2Q20: All 6 MREITs’ Performance Were Below Expectations

Facing unprecedented challenges brought forth by the pandemic and movement control orders, the MREITs managers opted to give varying degrees of rental assistance to tenants. Broadly, the retail and hotel assets were the worst hit while other asset classes were resilient/stable during this period. At the realised net profit level, only AXRB (warehouse and logistics asset portfolio) reported a growth in 6M20, while others reported declines of 13%-65% yoy.

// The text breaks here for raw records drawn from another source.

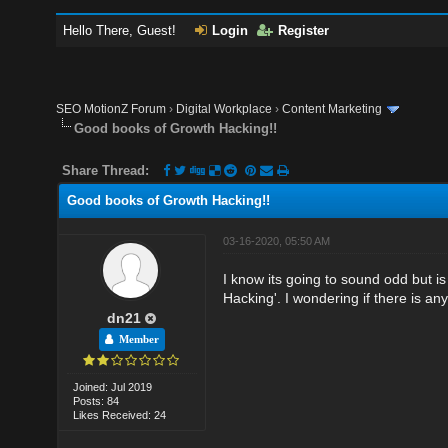
Hello There, Guest!
Login
Register
SEO MotionZ Forum
›
Digital Workplace
›
Content Marketing
Good books of Growth Hacking!!
Share Thread:
Good books of Growth Hacking!!
03-16-2020, 05:50 AM
I know its going to sound odd but is
Hacking'. I wondering if there is a
dn21
Member
Joined: Jul 2019
Posts: 84
Likes Received: 24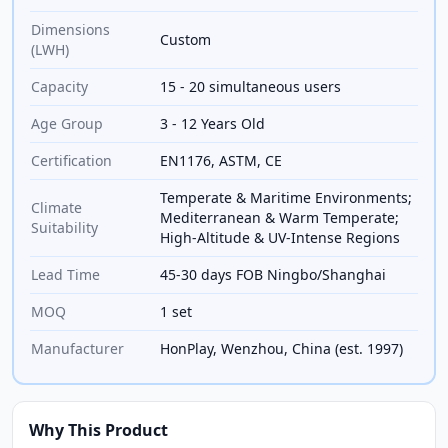
Dimensions
Custom
(LWH)
Capacity
15 - 20 simultaneous users
Age Group
3 - 12 Years Old
Certification
EN1176, ASTM, CE
Temperate & Maritime Environments;
Climate
Mediterranean & Warm Temperate;
Suitability
High-Altitude & UV-Intense Regions
Lead Time
45-30 days FOB Ningbo/Shanghai
MOQ
1 set
Manufacturer
HonPlay, Wenzhou, China (est. 1997)
Why This Product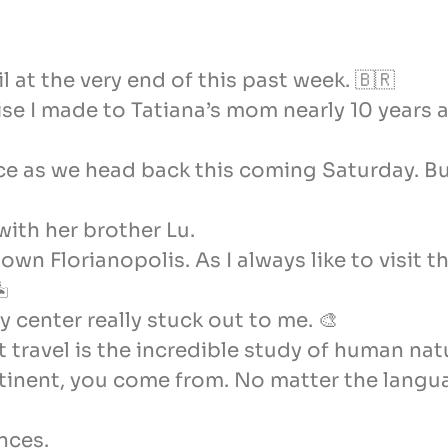
zil at the very end of this past week. 🇧🇷
e I made to Tatiana’s mom nearly 10 years a
tance as we head back this coming Saturday. 
ith her brother Lu.
n Florianopolis. As I always like to visit t
🏝
y center really stuck out to me. 🎨
at travel is the incredible study of human nat
tinent, you come from. No matter the langu
nces.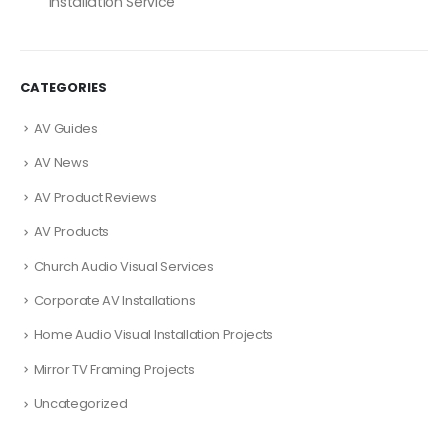
Installation Service
CATEGORIES
AV Guides
AV News
AV Product Reviews
AV Products
Church Audio Visual Services
Corporate AV Installations
Home Audio Visual Installation Projects
Mirror TV Framing Projects
Uncategorized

Recovery Is Underway But Hotel Outlook Remains Weak

Moving forward, we expect the retail segment to recover at a gradual pace as consumers adjust to a new normal. However, the hotels’ outlook remains weak due to lacklustre tourism activities, cross-border restrictions and weak corporate and events bookings. In view of the weak economies and challenging business environment, we expect rental assistance for retailers to continue, albeit at a reduced quantum and to be given on a case-by-case basis. Elsewhere, the nearterm outlook for the other assets (ie, offices, warehouses, healthcare) should remain stable.

Maintain NEUTRAL

We had downgraded our earnings projections for all MREITs during the results reporting due to their earnings disappointment. For exposure, our preferred picks are (i) Axis REIT (AXRB MK, HOLD, TP RM1.97) for its industrial / warehouse portfolio which is more resistant against the pandemic disruptions and (ii) KLCCP Stapled Group (KLCCSS MK, HOLD, TP: RM7.91) for its highly defensive earnings and sustainable yield. Meanwhile, we maintain YTLREIT as a SELL with a lower price target of RM0.68 as we raised the cost of equity to 11.8% (from 10%) to incorporate its depressed earnings outlook and slow recovery in hotel/tourism activities.